In his Nobel speech, Wiesel spoke majestically of the need to ameliorate suffering, which “applies also to Palestinians, to whose plight I am sensitive, but whose methods I deplore when they lead to violence. . . . They are frustrated; that is understandable.” Terror, however, disqualified their national claims (the Peace Prize, after all, was for the author of “Night,” not “Dawn”). Then he added, as if Israel were itself not then led by the former Jewish terrorist and annexationist, Likud’s Yitzhak Shamir, “Israel will coöperate; I am sure of that. I trust Israel for I have faith in the Jewish people. Let Israel be given a chance, let hatred and danger be removed from their horizons, and there will be peace in and around the Holy Land.” Wiesel’s one show of magnanimity to the peace camp came in June of 2009, after President Obama delivered his Cairo Address. Wiesel joined Obama and Chancellor Angela Merkel on a symbolic visit to Buchenwald, as if to endorse the Administration’s claim that reaching a new dialogue with the Muslim world would not be purchased at the cost of Israel’s legitimacy. But, as the Netanyahu government settled in, Wiesel sided with Netanyahu’s most vociferous backers in distancing himself from Obama, opposing virtually all diplomatic initiatives toward Iran and the Palestinians.

In 2010, as the Obama Administration tried to revive negotiations between Israelis and Palestinians over, among other things, Jerusalem, Wiesel took out a full-page ad in the Times. “For me, the Jew that I am, Jerusalem is above politics,” he wrote. “It is mentioned more than six hundred times in Scripture—and not a single time in the Koran . . . the first song I heard was my mother’s lullaby about and for Jerusalem.” In what seemed a desperate play for his old moral authority, he wrote that Jews, Christians, and Muslims are able to build their homes anywhere in Jerusalem and only under Israeli sovereignty. “The anguish over Jerusalem is not about real estate but about memory.” Curiously, Wiesel’s appeal to “memory” had now abandoned history altogether. Ben Gurion once quipped, “There is no God, and He gave us the land of Israel.” Wiesel seemed now to be saying, God may not have survived Auschwitz, but he had already promised us Jerusalem.
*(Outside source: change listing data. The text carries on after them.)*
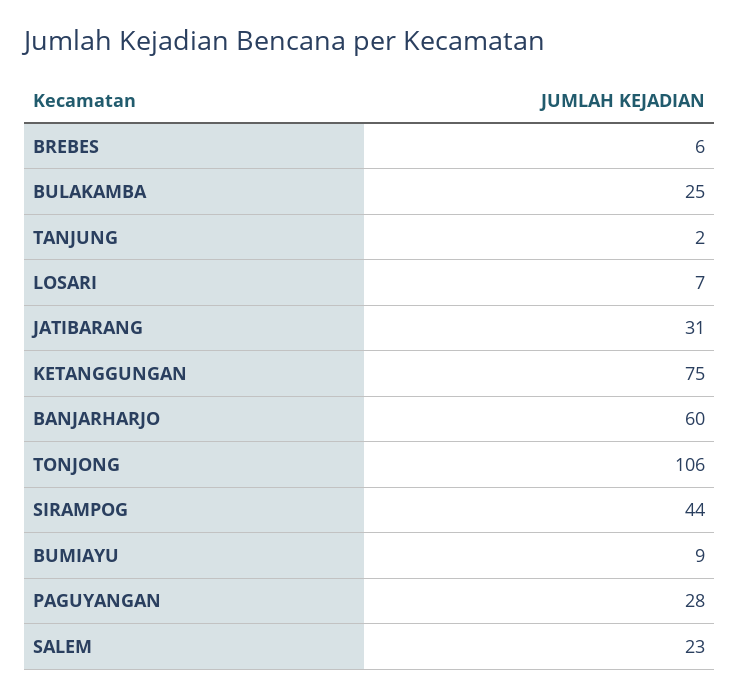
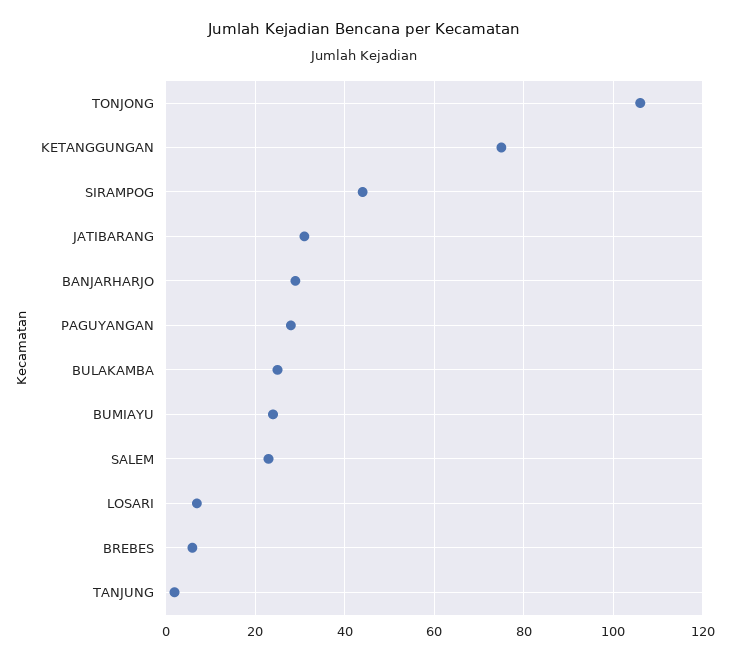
  {
    "BREBES": 6,
    "BULAKAMBA": 25,
    "TANJUNG": 2,
    "LOSARI": 7,
    "JATIBARANG": 31,
    "KETANGGUNGAN": 75,
-   "BANJARHARJO": 60,
+   "BANJARHARJO": 30,
    "TONJONG": 106,
    "SIRAMPOG": 44,
-   "BUMIAYU": 9,
+   "BUMIAYU": 25,
    "PAGUYANGAN": 28,
    "SALEM": 23
  }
“Mr. Wiesel prefer[s] mythical references . . . and eschatology to the real people who want to live together in peace,” Sidra DeKoven Ezrahi, a Hebrew University scholar of Holocaust literature, also my wife, wrote in protest. (Sidra had previously worked with Wiesel on the creation of the American Holocaust Museum.)

For Wiesel, loving Jerusalem superseded loving in Jerusalem. “After representing so eloquently the victims of history’s injustices in Nazi and then Soviet Europe, Mr. Wiesel would surely, we assumed, turn to the injustices perpetrated by his own people, and cry out against the tragic occupation and dispossession of the Palestinian people,” Sidra wrote. Imagine if, the Jew that he was, he had.